Study Type Undergraduate Level 2
Session First Sub Session Credit Points 30 credits (15 ECTS credits)
Campus None. Sustained Study No
Co-ordinators
  • Dr Heidi Mehrkens

Qualification Prerequisites

None.

What courses & programmes must have been taken before this course?

  • One of Any Undergraduate Programme (Studied) or Programme Level 2 or Programme Level 3 or Programme Level 4
  • One of Programme Level 2 or Programme Level 3 or Programme Level 4

What other courses must be taken with this course?

None.

What courses cannot be taken with this course?

  • HI2018 Birth of Modernity: Politics, Culture and Science in Europe 1700-1870 (Studied)
  • HI2023 Birth of Modernity: Politics, Culture and Sci in Europe 1700-1870 (Dl) (Studied)

Are there a limited number of places available?

No

Course Description

This course introduces students to the crucible of the modern age. Hinging on the American, French and 1848 Revolutions, it explores how men and women in elite and popular communities generated new modes of living, experience and expression and how they understood and manipulated the natural world. Attention will be given to the Enlightenment, Revolutions, Empire, Romanticism and Ideology with interrelated developments in politics, culture and science also being explored. Students will be introduced to the works of figures such as Newton, Voltaire, Paine, Goethe, Marx, Darwin and Nietzsche. Topics will include Salons, the Terror, nationalism and secularisation.

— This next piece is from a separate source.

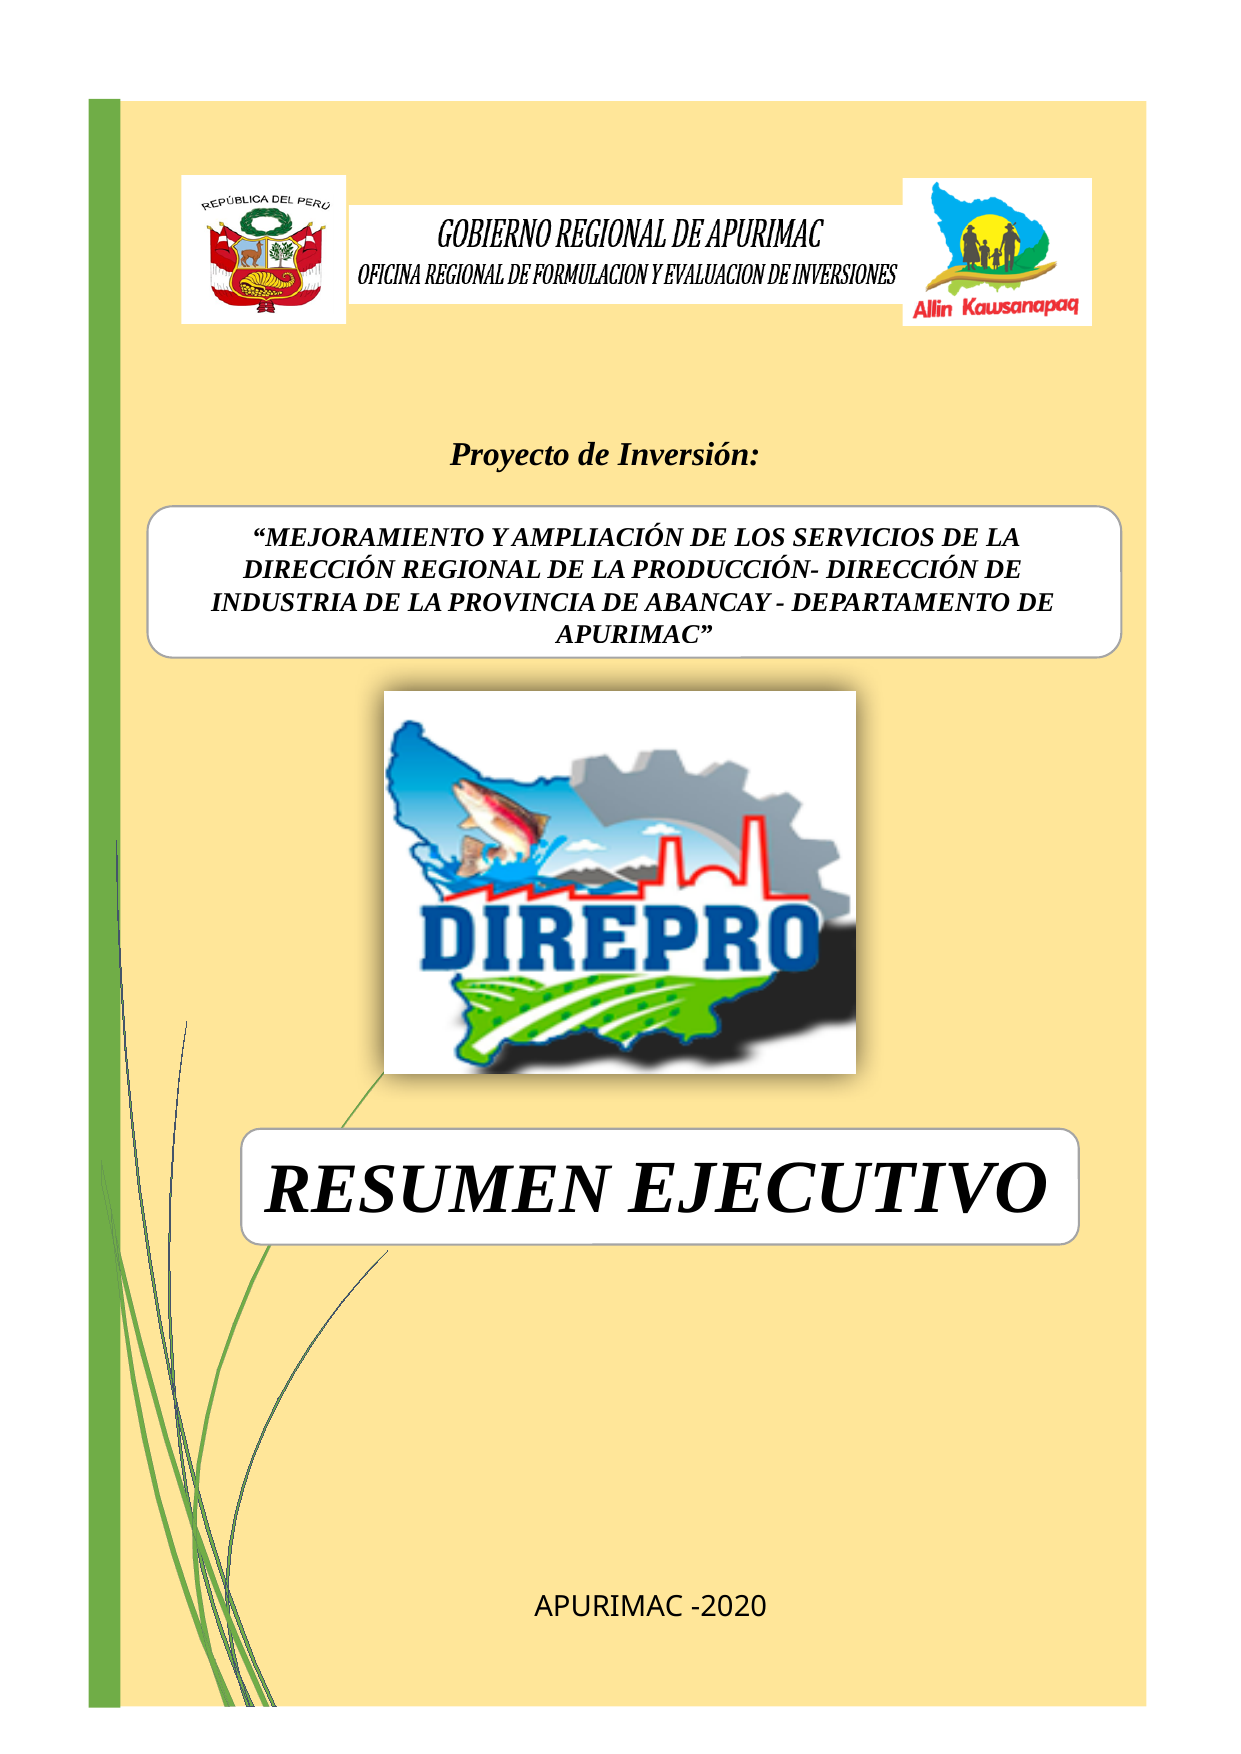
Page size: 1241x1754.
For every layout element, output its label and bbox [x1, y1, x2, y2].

picture [181, 175, 347, 324]
picture [384, 691, 856, 1074]
picture [348, 178, 1092, 326]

The forging of, and resistance to, new ideas concerning the individual, gender, society, the state and the natural world generated a wide-ranging and vigorous debate, which held at its heart a vital sense of the actors as either self-consciously modern or reactionary. At the core of the course will therefore be a study of the notion of revolutionary change, both in its specifically political and its broader cultural meanings. Thus, the ways in which revolutions were generated across the period, and the impact they held for the populace which created and experienced them will be the central focus of each phase of the course.
The course will be broadly divided into four component elements, outlining the contours of the projects of Enlightenment, Revolution, Romanticism and Ideology. Lectures will highlight emblematic figures in each phase, and themes which link the different phases together. Particular attention will be given to the social context which generated and shaped actors, examining for instance, the rise of a reading public, the professionalisation of cultural activity, and the fragmentation of an ideal of universal knowledge.

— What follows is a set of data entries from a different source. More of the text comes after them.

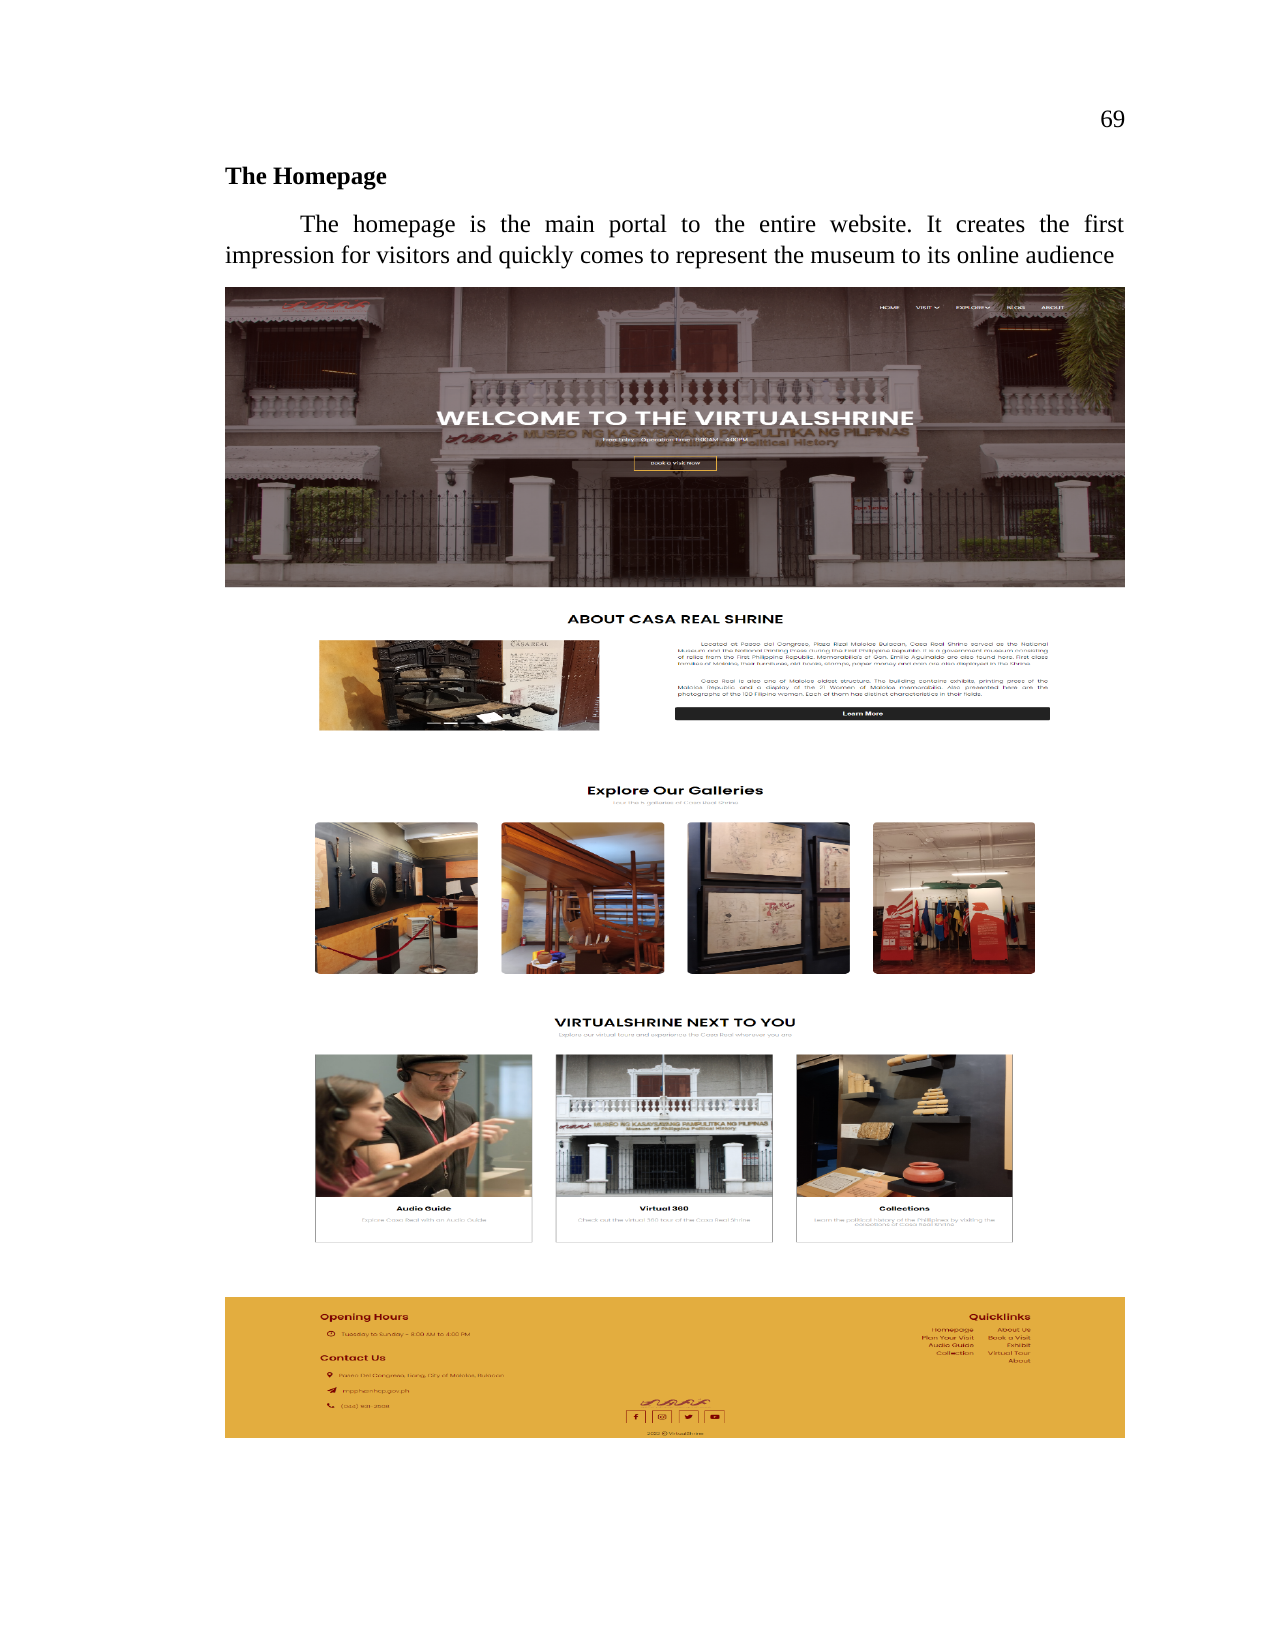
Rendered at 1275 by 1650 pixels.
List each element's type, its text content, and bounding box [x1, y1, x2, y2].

text The Homepage [225, 161, 1125, 190]
text The homepage is the main portal to the entire website. It creates the first impression for visitors and quickly comes to represent the museum to its online audience [225, 209, 1125, 269]
picture [225, 287, 1125, 1438]
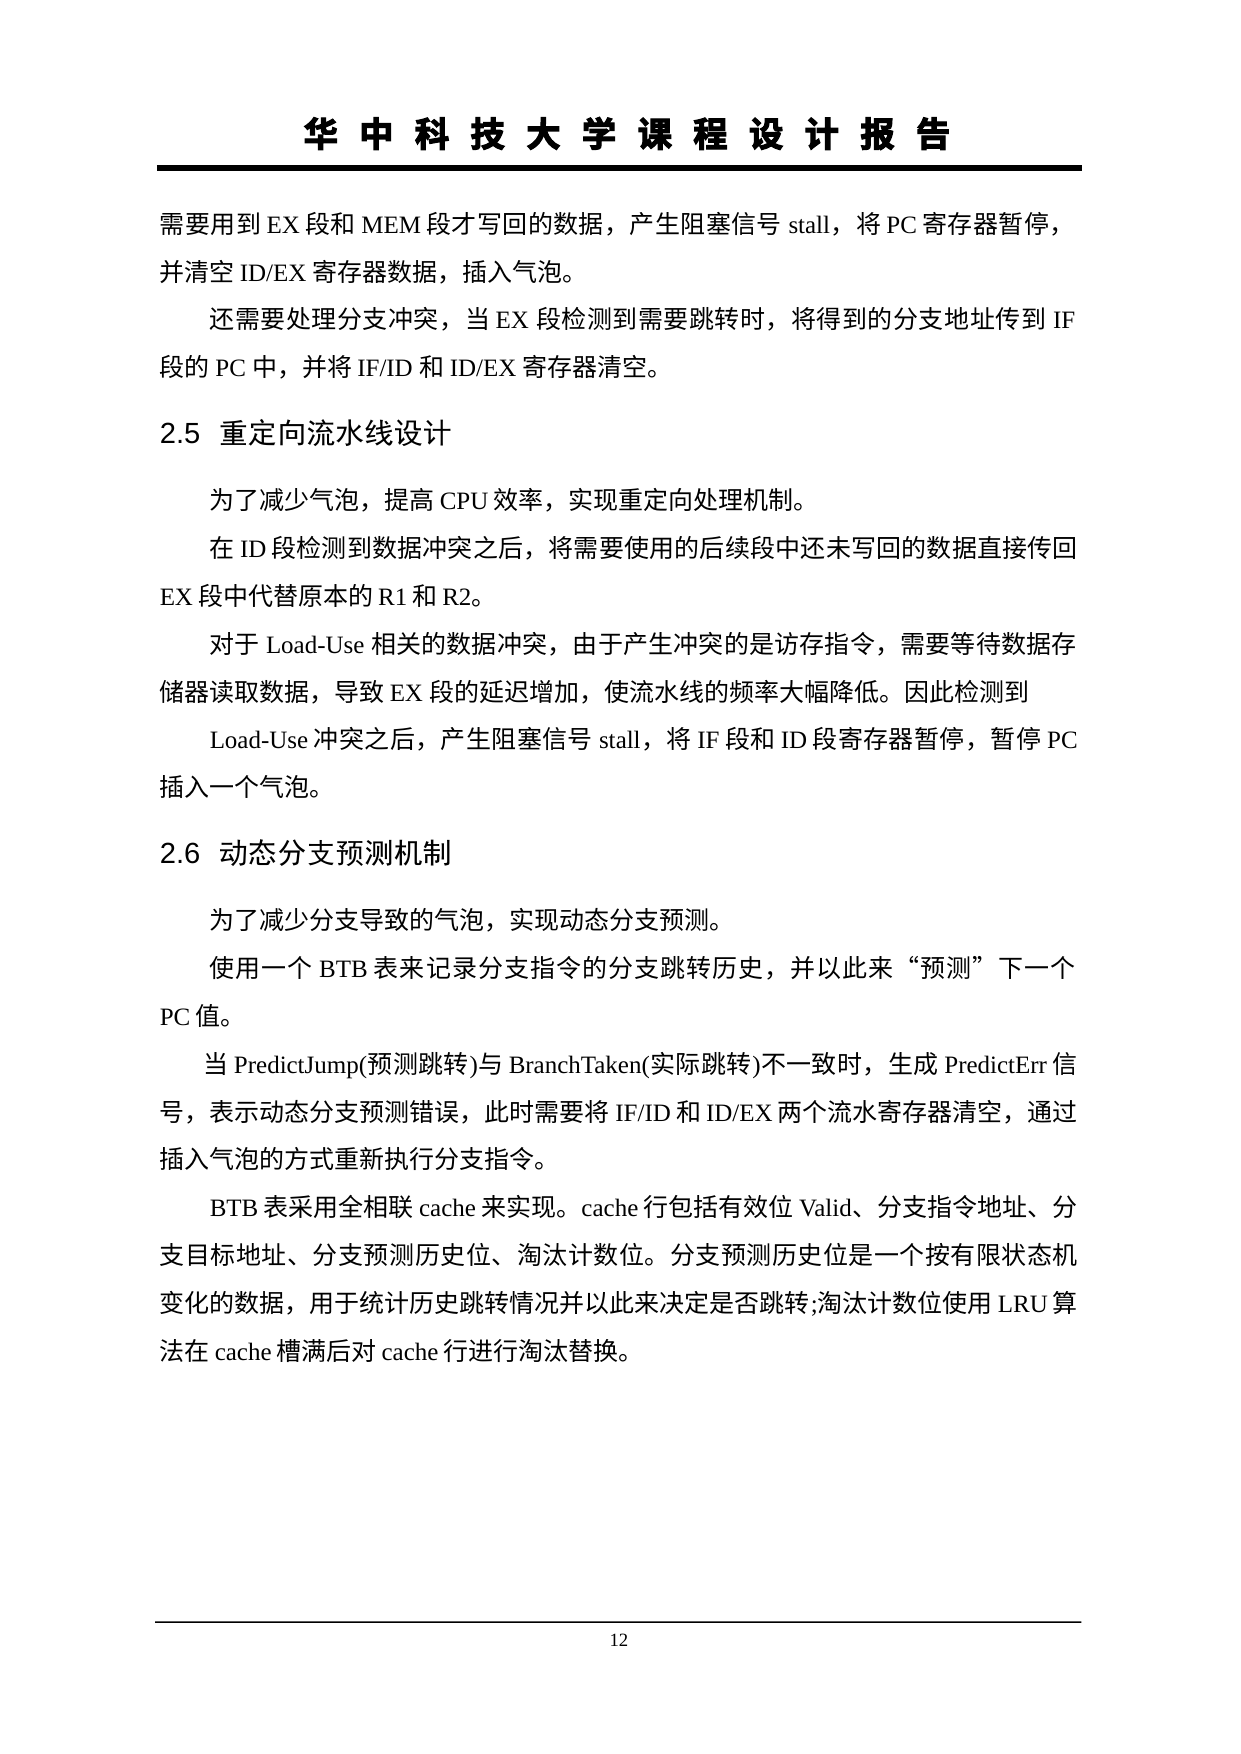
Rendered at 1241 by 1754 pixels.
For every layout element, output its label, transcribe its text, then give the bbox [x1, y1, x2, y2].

subtitle 动态分支预测机制 [159, 835, 1053, 870]
text 使用一个BTB表来记录分支指令的分支跳转历史，并以此来“预测”下一个PC值。 [159, 943, 1078, 1038]
text 为了减少气泡，提高CPU效率，实现重定向处理机制。 [159, 475, 1078, 523]
text 在ID段检测到数据冲突之后，将需要使用的后续段中还未写回的数据直接传回EX段中代替原本的R1和R2。 [159, 523, 1078, 618]
text Load-Use冲突之后，产生阻塞信号stall，将IF段和ID段寄存器暂停，暂停PC插入一个气泡。 [159, 714, 1078, 810]
text 对于 Load-Use 相关的数据冲突，由于产生冲突的是访存指令，需要等待数据存储器读取数据，导致EX 段的延迟增加，使流水线的频率大幅降低。因此检测到 [159, 618, 1078, 714]
text BTB表采用全相联cache来实现。cache行包括有效位Valid、分支指令地址、分支目标地址、分支预测历史位、淘汰计数位。分支预测历史位是一个按有限状态机变化的数据，用于统计历史跳转情况并以此来决定是否跳转;淘汰计数位使用LRU算法在cache槽满后对cache行进行淘汰替换。 [159, 1182, 1078, 1373]
text 还需要处理分支冲突，当EX 段检测到需要跳转时，将得到的分支地址传到 IF 段的 PC 中，并将IF/ID 和 ID/EX 寄存器清空。 [159, 294, 1075, 390]
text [159, 198, 1075, 294]
text 当PredictJump(预测跳转)与BranchTaken(实际跳转)不一致时，生成PredictErr信号，表示动态分支预测错误，此时需要将IF/ID和ID/EX两个流水寄存器清空，通过插入气泡的方式重新执行分支指令。 [159, 1038, 1078, 1182]
text 为了减少分支导致的气泡，实现动态分支预测。 [159, 895, 1078, 943]
subtitle 重定向流水线设计 [159, 415, 1053, 450]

Degree Programmes for which this Course is Prescribed

None.

Contact Teaching Time

53 hours

This is the total time spent in lectures, tutorials and other class teaching.

Teaching Breakdown


Assessment

1st Attempt: Document Report of 2,000 words (40%); seminar participation (10%) and 2-hour examination (50%).

Resit: A two-hour written exam (100%).

Formative Assessment

Individual and group work in seminars.

Feedback

The document report will be returned on a one-to one basis to provide an initial indication of the students' skills and to identify areas for improvement. Similarly the essay will be returned one-to-one. It will build upon the skills identified in the document report, and provide an opportunity for those skills which were identied as weak to be developed. The emphasis will be on teaching academic and transferable skills including written expression, in-depth knowledge, effective synthesis and the conscise and coherent structuring of argument and deployment of information. The exam will assess the extent to which the stduent has fully achieved these objectuves and developed the requisite skill set.